SUPPLIED DATA START
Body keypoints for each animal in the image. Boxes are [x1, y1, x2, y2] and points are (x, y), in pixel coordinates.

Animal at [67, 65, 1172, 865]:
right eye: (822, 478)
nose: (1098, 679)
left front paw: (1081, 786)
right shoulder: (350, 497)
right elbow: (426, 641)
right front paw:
SUPPLIED DATA END
SUPPLIED DATA START
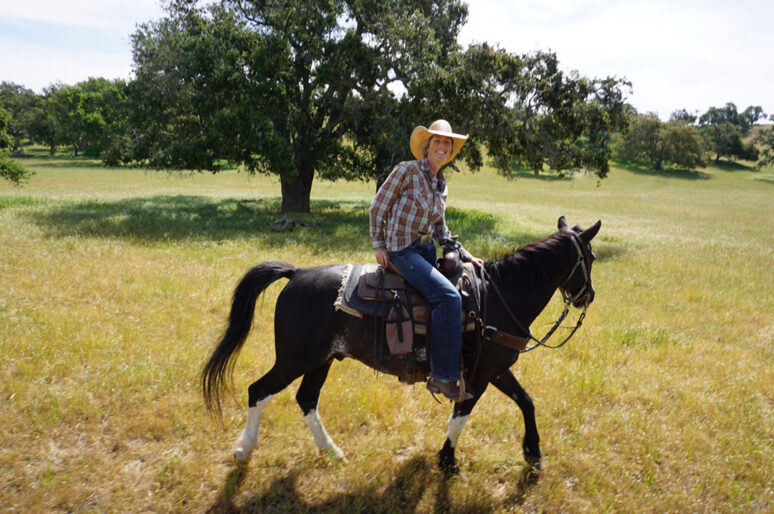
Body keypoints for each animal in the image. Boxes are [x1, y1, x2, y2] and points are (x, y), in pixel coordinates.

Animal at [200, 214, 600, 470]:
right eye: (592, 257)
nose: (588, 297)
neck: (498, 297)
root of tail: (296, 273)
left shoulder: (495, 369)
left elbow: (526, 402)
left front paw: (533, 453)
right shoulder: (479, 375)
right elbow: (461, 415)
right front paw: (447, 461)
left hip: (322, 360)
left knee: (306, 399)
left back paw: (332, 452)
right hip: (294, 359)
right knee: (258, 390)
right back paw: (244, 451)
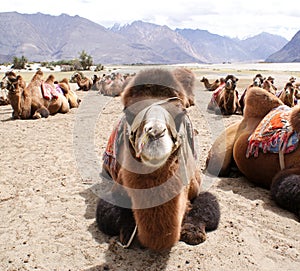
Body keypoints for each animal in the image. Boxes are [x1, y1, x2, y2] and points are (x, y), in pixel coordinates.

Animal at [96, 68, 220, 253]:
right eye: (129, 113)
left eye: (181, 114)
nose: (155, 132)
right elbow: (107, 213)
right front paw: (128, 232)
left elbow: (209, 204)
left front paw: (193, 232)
SUPPLIED DATA END
_TASK TO CARRY OUT_
Make a copy of each line in the records above that has the word "elbow".

_SOLUTION FOR THIS PROBLEM_
right elbow: (426, 641)
left elbow: (526, 402)
right elbow: (461, 415)
right elbow: (107, 213)
left elbow: (209, 204)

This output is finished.